▸ **TASK PROMPT**
From the daily grow-tent update, copy out everything from "- Afghani #2" down to "to just grow." word for word.

▸ **EXCERPTED PASSAGE**

Daily Update: Perpetual Tent - Week 15, Day 1
Maintenance notes:
- Strawberry Blue got harvested. Cut, washed, hung to dry in the hallway. Smells incredible!!!!
- Carnival got her Recharge, her next TransWater drench and a DeStress foliar.
- Afghani #2 got thoroughly watered.
- All Kit plants got a DeStress foliar.
- Shifted everyone again to get both Thunderpaws up under the LED panels.
Let's take a walk and see what's up.
Wow, was she the thirsty one this morning!!
Everything got shifted again. I wanted the CFLs for the Jamaican Dream so that meant that Thunderpaws #1 needed to be over here. It's like a giant 3-dimensional jigsaw puzzle, isn't it? It was one of those things that looked totally impossible until I just took a deep breath and jumped in. Then it all fell right together. I need to remind myself that this is basically how life works. It's only intimidating until you jump in the water and start swimming.
The Dark Devil Auto is hidden all the way in the back. Kind of a pain to get to, but I sense she's just delighted to be left alone to just grow.
She's at 40 days now.
Cant wait to get more lights on the White Widow.
With Thunderpaws #1 on the other side of the tent under the LED panels tha cleaves th CFL strip for Jamaican Dream. That will keep her happier until I can get more bulbs in a few days.

▸ **RECORDS SHOWN**
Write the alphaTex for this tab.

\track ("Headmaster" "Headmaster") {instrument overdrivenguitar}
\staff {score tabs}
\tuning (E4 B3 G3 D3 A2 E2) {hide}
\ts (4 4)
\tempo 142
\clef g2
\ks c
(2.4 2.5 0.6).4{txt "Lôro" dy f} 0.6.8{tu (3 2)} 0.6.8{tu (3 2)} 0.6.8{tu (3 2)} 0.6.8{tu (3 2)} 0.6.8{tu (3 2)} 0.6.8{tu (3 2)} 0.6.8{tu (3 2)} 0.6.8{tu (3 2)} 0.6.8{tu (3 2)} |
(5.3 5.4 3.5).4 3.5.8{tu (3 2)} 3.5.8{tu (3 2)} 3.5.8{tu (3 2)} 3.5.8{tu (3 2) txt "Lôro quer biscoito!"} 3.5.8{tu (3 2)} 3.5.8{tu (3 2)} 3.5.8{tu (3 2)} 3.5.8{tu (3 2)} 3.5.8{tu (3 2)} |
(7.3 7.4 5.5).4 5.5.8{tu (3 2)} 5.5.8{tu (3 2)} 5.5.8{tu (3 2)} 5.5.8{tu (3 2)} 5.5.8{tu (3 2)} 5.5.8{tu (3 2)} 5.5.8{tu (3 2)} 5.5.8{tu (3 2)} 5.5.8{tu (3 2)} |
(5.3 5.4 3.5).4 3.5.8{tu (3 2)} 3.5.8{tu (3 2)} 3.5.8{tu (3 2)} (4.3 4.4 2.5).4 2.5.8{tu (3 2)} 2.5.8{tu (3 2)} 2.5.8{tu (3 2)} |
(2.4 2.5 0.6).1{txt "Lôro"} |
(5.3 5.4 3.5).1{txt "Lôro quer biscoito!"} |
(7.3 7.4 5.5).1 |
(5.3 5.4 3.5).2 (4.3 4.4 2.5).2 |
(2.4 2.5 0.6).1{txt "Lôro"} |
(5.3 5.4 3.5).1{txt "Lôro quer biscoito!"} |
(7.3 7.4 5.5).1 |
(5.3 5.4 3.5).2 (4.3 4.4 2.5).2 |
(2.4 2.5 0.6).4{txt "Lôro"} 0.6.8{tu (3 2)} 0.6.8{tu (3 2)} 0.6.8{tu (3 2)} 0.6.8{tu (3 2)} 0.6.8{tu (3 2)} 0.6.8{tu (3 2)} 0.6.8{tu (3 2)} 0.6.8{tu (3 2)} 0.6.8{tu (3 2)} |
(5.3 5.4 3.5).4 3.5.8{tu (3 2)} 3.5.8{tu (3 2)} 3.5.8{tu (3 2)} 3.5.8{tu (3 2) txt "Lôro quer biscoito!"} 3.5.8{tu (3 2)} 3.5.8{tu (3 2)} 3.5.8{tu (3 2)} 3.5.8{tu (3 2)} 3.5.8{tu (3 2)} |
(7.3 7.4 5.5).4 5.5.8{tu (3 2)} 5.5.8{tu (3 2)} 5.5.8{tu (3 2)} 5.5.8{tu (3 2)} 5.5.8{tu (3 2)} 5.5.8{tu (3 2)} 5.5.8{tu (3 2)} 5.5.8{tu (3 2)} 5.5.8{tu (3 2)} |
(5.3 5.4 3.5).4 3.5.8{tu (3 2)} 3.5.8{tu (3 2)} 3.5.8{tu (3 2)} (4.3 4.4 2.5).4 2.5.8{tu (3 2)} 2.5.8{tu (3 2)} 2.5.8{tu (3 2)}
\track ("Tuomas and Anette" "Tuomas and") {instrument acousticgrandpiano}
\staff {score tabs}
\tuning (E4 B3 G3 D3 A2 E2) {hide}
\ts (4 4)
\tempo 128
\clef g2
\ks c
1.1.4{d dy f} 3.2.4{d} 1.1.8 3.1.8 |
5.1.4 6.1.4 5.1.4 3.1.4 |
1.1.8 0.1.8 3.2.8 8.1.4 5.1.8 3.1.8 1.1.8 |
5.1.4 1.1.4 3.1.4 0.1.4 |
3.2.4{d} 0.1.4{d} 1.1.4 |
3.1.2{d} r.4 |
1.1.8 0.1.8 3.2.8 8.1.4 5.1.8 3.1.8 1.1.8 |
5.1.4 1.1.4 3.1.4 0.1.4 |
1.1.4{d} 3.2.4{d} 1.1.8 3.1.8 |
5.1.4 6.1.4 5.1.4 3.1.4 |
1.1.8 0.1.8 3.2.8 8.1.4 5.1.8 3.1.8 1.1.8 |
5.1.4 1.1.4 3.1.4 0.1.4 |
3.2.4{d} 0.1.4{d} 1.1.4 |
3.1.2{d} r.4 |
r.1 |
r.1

▸ **TASK RESPONSE**
- Afghani #2 got thoroughly watered.
- All Kit plants got a DeStress foliar.
- Shifted everyone again to get both Thunderpaws up under the LED panels.
Let's take a walk and see what's up.
Wow, was she the thirsty one this morning!!
Everything got shifted again. I wanted the CFLs for the Jamaican Dream so that meant that Thunderpaws #1 needed to be over here. It's like a giant 3-dimensional jigsaw puzzle, isn't it? It was one of those things that looked totally impossible until I just took a deep breath and jumped in. Then it all fell right together. I need to remind myself that this is basically how life works. It's only intimidating until you jump in the water and start swimming.
The Dark Devil Auto is hidden all the way in the back. Kind of a pain to get to, but I sense she's just delighted to be left alone to just grow.